Netanyahu a permis à l’Arabie Saoudite d’utiliser le logiciel d’espionnage Pegasus

Selon un rapport du New York Times, Israël a utilisé le logiciel espion controversé de NSO comme « pilier central de sa politique diplomatique » ces dernières années. Le NYT révèle également que plusieurs agences américaines, telles que le FBI, étaient en pourparlers pour acheter le logiciel espion.

Pourquoi est-ce important ?

NSO, la société israélienne à l'origine du logiciel de piratage Pegasus, enchaîne les scandales. Pegasus est considéré comme controversé dans le monde entier depuis qu'il est apparu que des gouvernements autoritaires l'utilisaient pour espionner des chefs d'État, des journalistes, des dissidents et des universitaires, entre autres. Il apparaît maintenant que le logiciel a également été utilisé comme un atout dans les négociations diplomatiques.

Khashoggi

L’enquête du New York Times montre que l’Arabie saoudite, client connu du logiciel d’espionnage Pegasus de NSO, n’a reçu l’autorisation de réutiliser le système qu’après que le prince héritier saoudien Mohammed bin Salman a passé un appel téléphonique au Premier ministre de l’époque, Benjamin Netanyahu. Les Saoudiens ont perdu l’accès à Pegasus après le meurtre du journaliste turc Jamal Khashoggi. Le prince héritier a demandé à Netanyahu d’intervenir pour rétablir l’accès. La demande a été accordée.

Ces résultats confirment un rapport du journal israélien Haaretz datant de 2019. Il a révélé comment, avec les encouragements d’Israël, NSO a vendu ses logiciels espions aux Émirats arabes unis, à Bahreïn, à Oman et à l’Arabie saoudite.

Par ailleurs, Israël n’a officiellement aucune relation diplomatique avec l’Arabie saoudite et il est interdit aux Israéliens de faire des affaires dans le strict État islamique du Golfe.
Le rapport indique que la vente de logiciels espions a en fait joué un rôle clé dans la politique diplomatique de Netanyahu. Par exemple, le renforcement des liens avec l’Inde, la Hongrie et la Pologne se serait invariablement accompagné d’accords sur les ONS pour ces pays.

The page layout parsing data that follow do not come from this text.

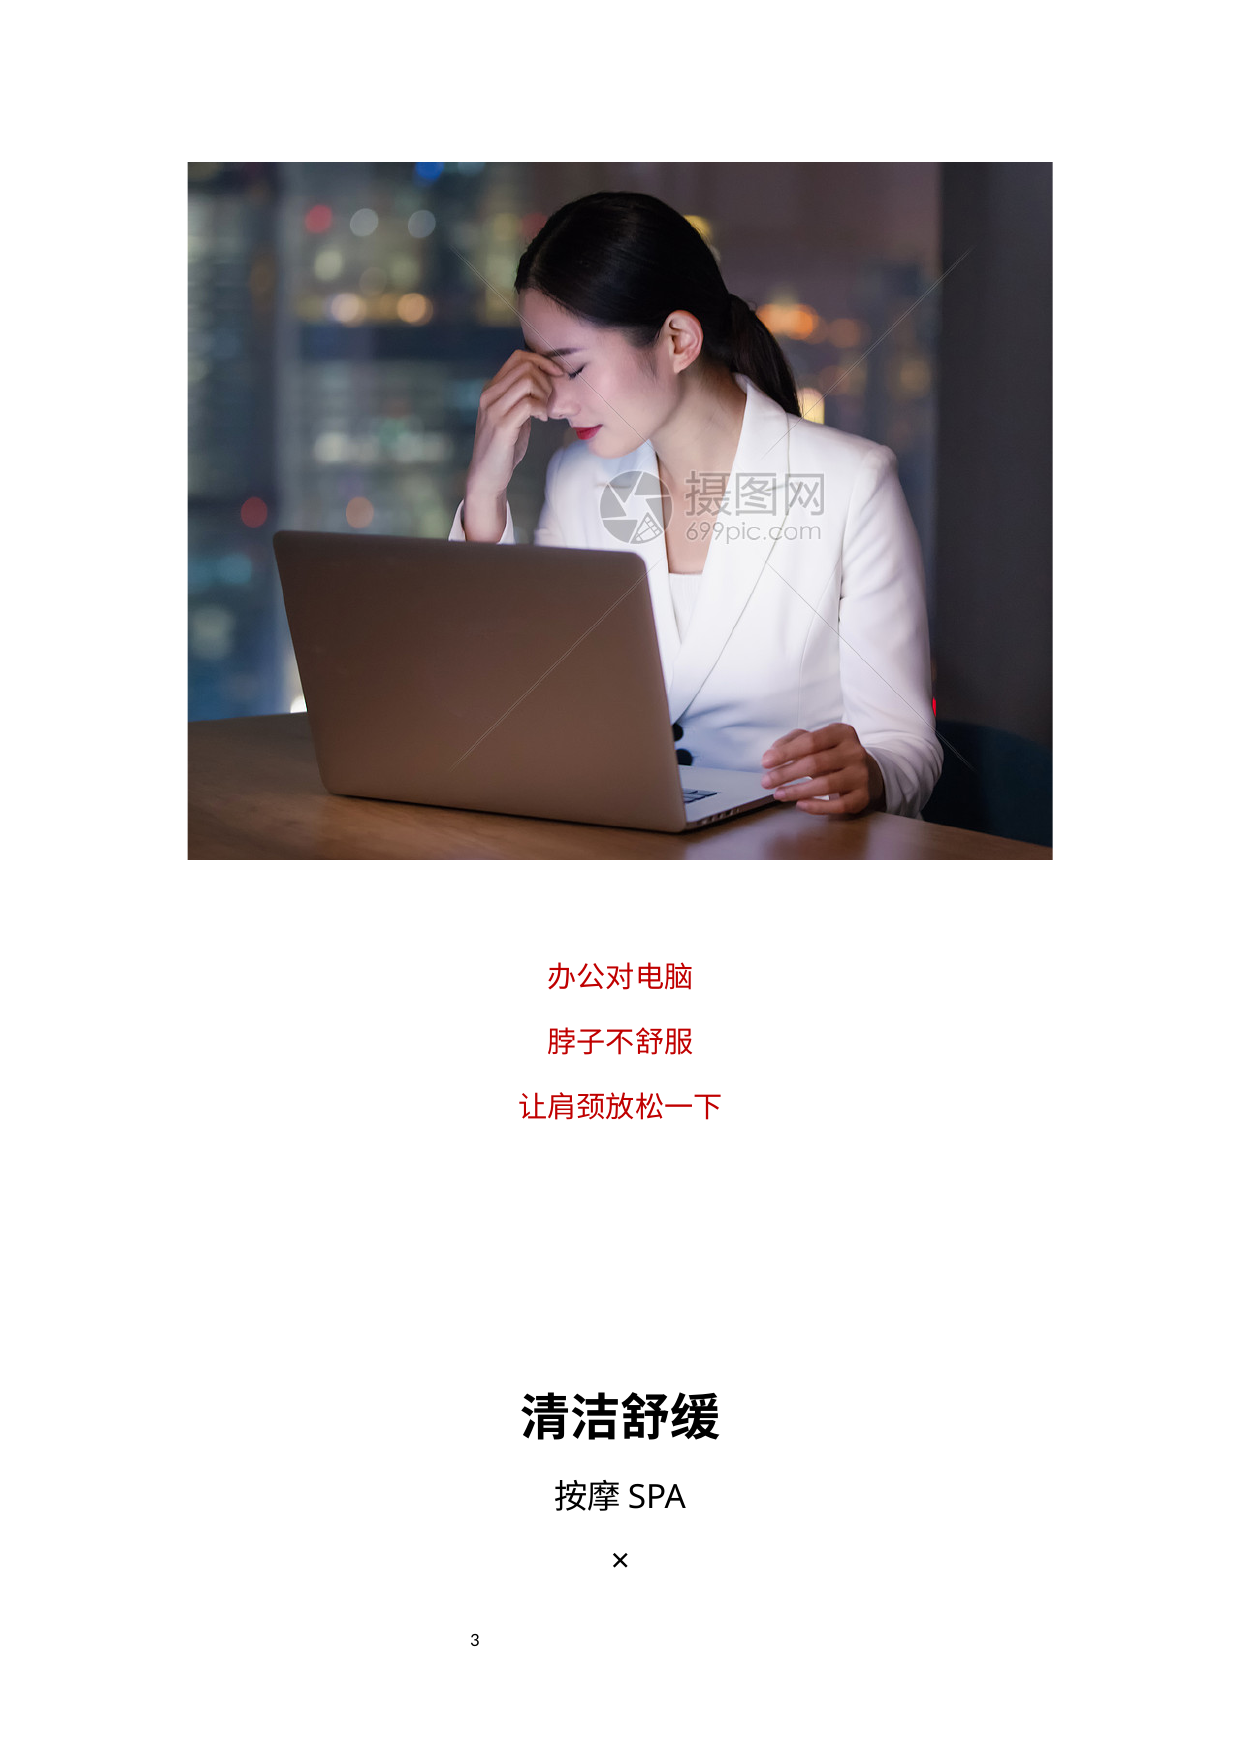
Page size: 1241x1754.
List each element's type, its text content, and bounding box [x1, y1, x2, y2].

text × [187, 1527, 1053, 1592]
text 脖子不舒服 [187, 1007, 1053, 1072]
text 清洁舒缓 [187, 1364, 1053, 1462]
text 按摩SPA [187, 1462, 1053, 1527]
picture [187, 162, 1053, 860]
text 办公对电脑 [187, 942, 1053, 1007]
text 让肩颈放松一下 [187, 1072, 1053, 1137]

Manifestation devant le FBI

En outre, le journal réputé révèle comment, par le passé, les agences américaines telles que la CIA, la DEA et d’autres services secrets ont manifesté leur intérêt pour ce logiciel espion. Toutes les agences susmentionnées ont discuté avec NSO de l’achat de leur produit, en dépit du fait qu’il existait de nombreux rapports documentant son abus par des clients du monde entier.

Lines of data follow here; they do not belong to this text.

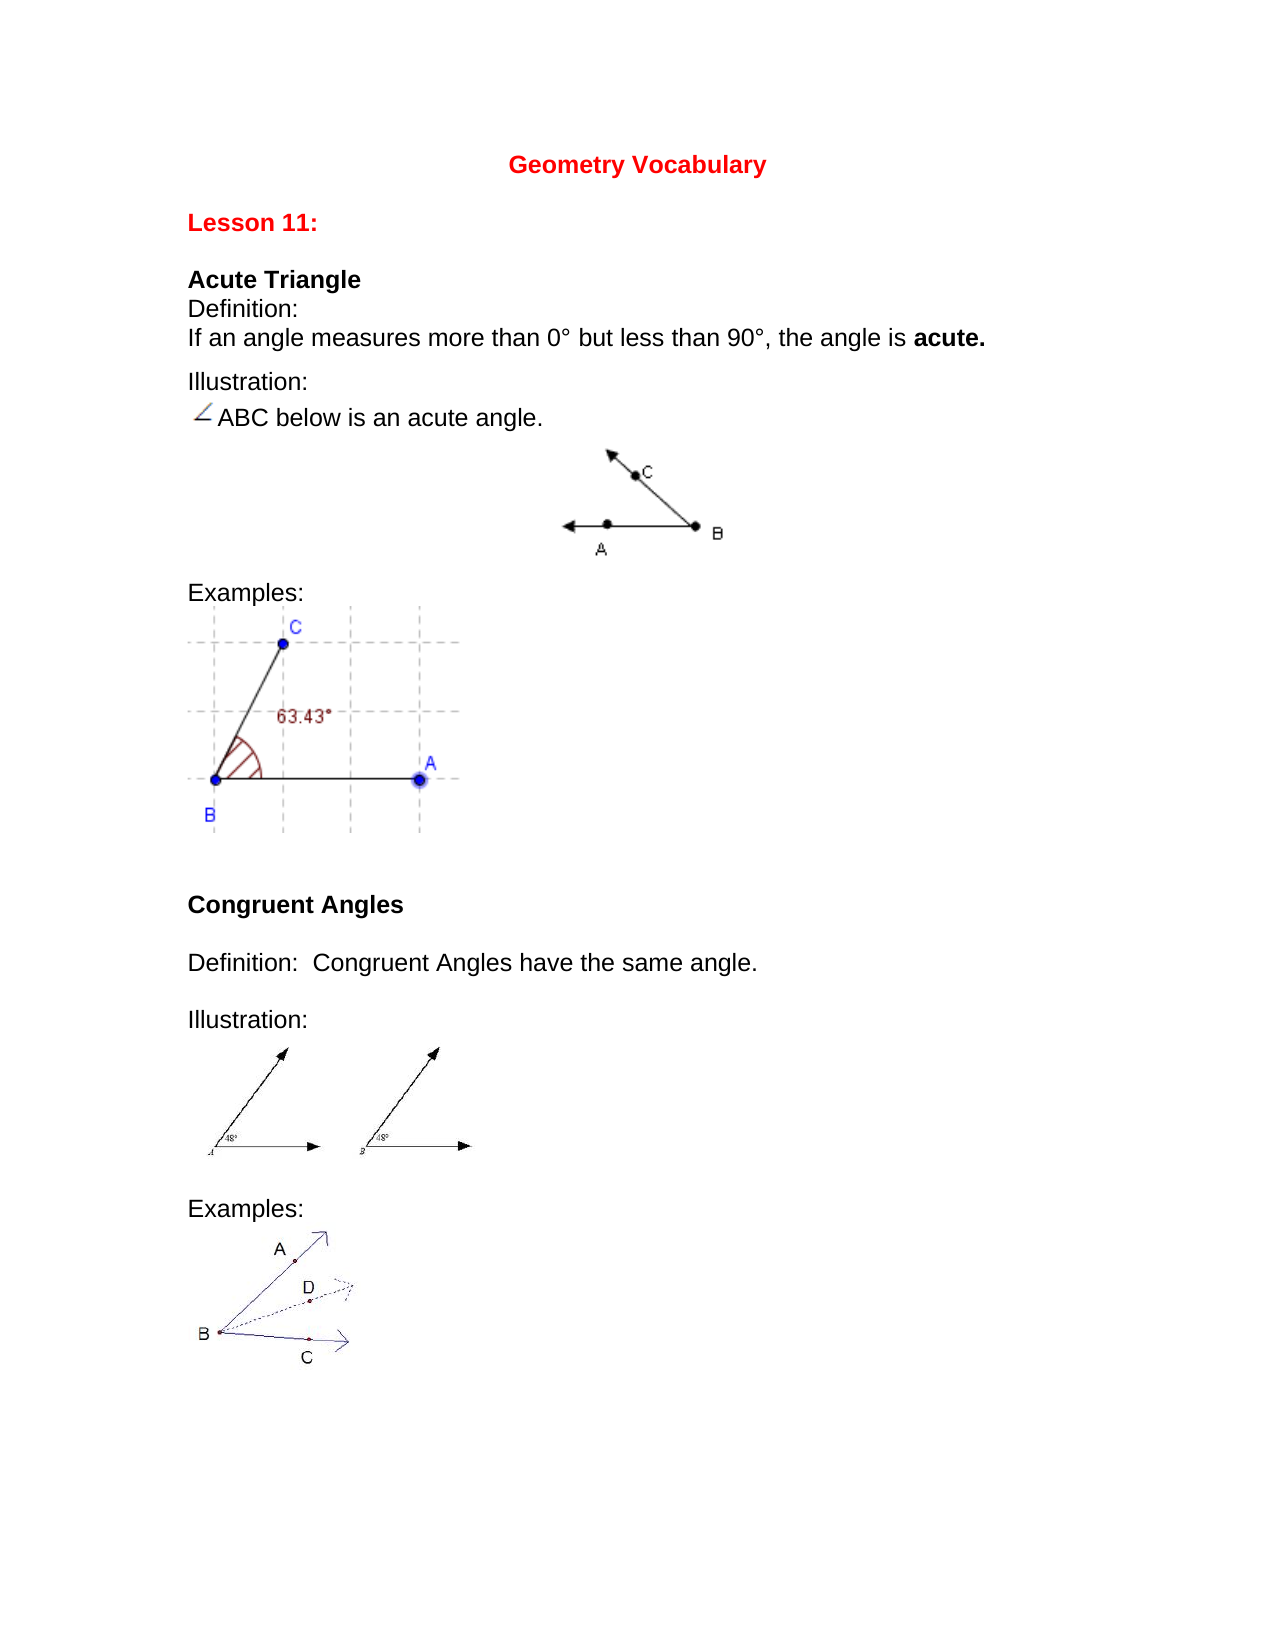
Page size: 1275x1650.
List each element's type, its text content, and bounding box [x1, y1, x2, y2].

text Congruent Angles [187, 890, 1087, 919]
text Definition: Congruent Angles have the same angle. [187, 948, 1087, 977]
picture [187, 1222, 361, 1376]
text ABC below is an acute angle. [187, 396, 1087, 432]
picture [194, 1034, 476, 1166]
text Lesson 11: [187, 207, 1087, 236]
text Definition: If an angle measures more than 0° but less than 90°, the angle is acute. [187, 294, 1087, 351]
picture [187, 606, 463, 833]
text Illustration: [187, 367, 1087, 396]
text Examples: [187, 577, 1087, 606]
text Illustration: [187, 1005, 1087, 1034]
text Examples: [187, 1194, 1087, 1223]
text Acute Triangle [187, 265, 1087, 294]
picture [187, 395, 218, 427]
text Geometry Vocabulary [187, 150, 1087, 179]
picture [535, 447, 740, 562]
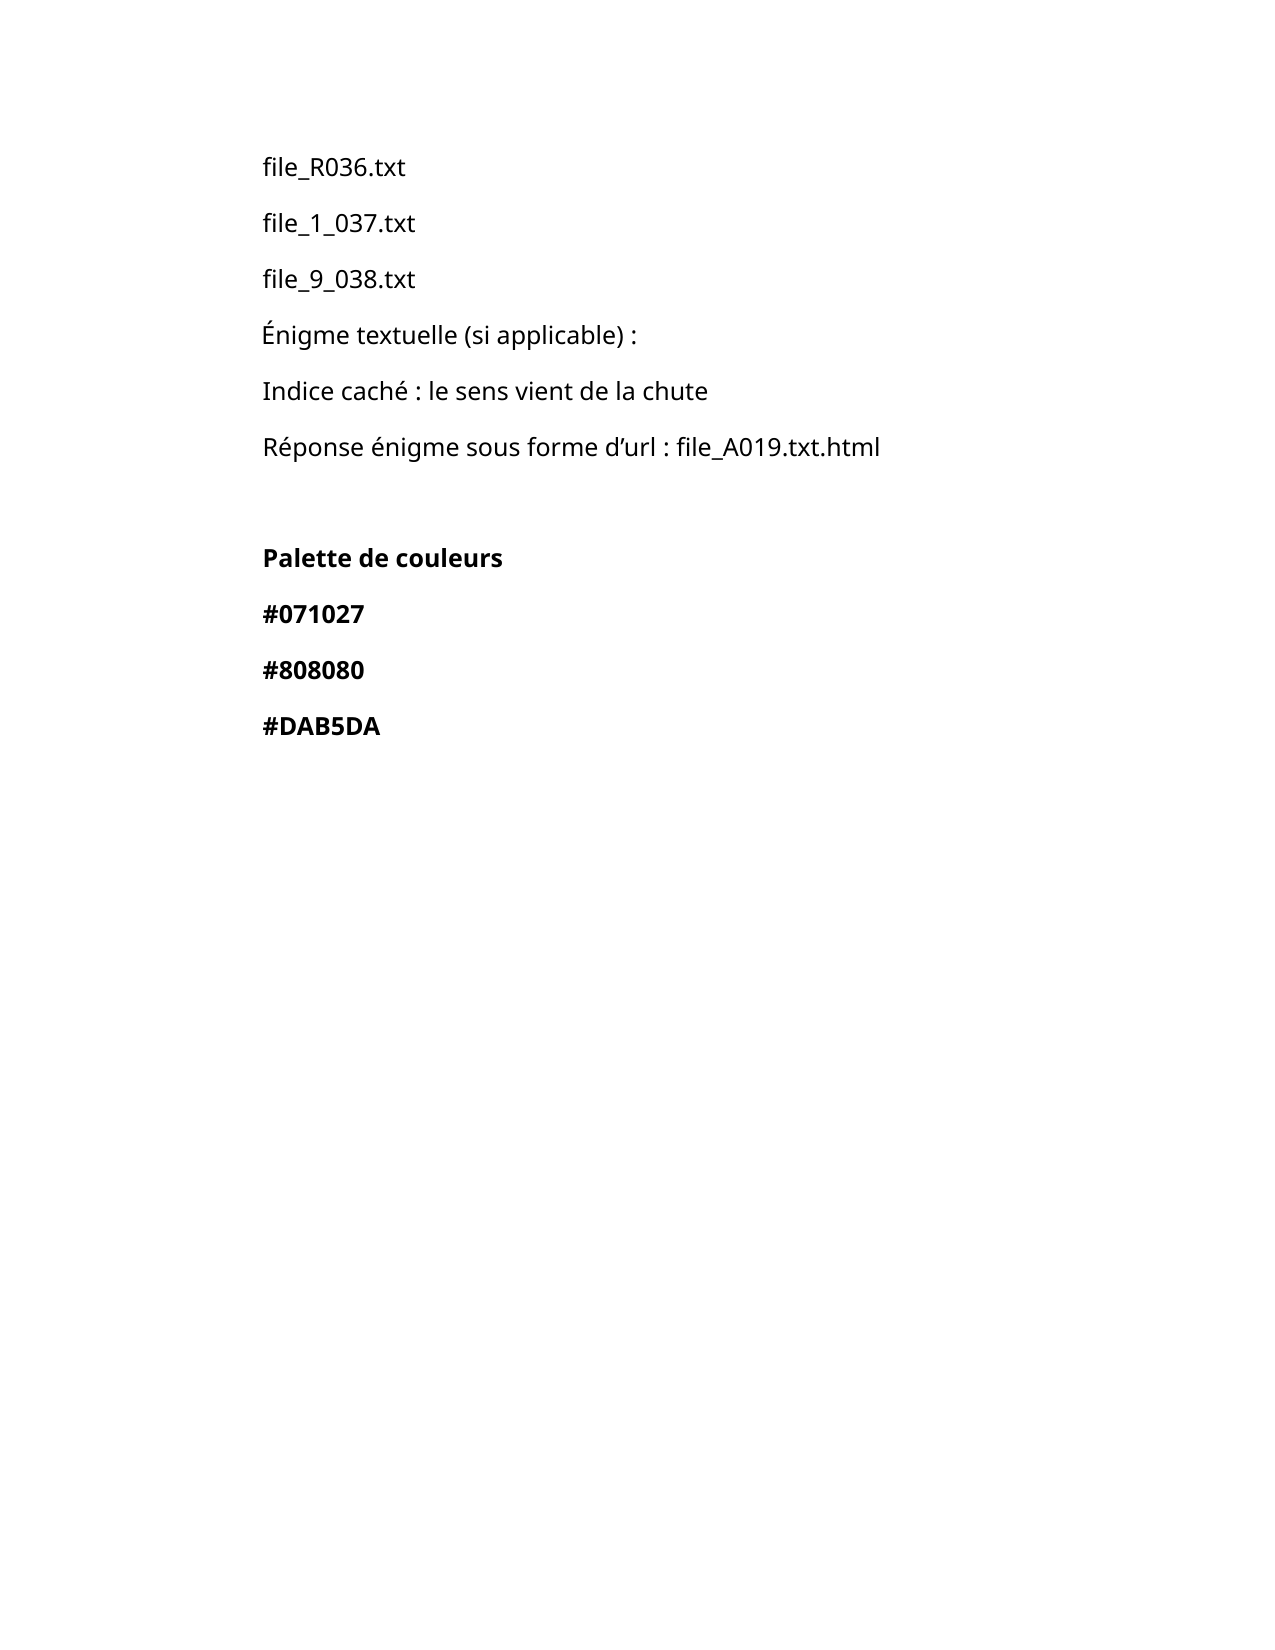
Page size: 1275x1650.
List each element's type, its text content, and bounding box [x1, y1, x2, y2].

Toujours selon l’enquête du NYT, les agences américaines n’ont pas seulement envisagé d’acheter Pegasus, mais le FBI, le service de police fédérale, a même invité NSO pour une démonstration des capacités de leur logiciel espion.

Cependant, le système Pegasus s’est avéré « théoriquement » incapable de cibler les téléphones américains. La solution de NSO a été de proposer au FBI un nouveau système d’espionnage, jamais vu auparavant, appelé Phantom, selon Haaretz. Selon le pitch, Phantom pourrait « transformer le smartphone de votre cible en une mine d’or de renseignements (…) ».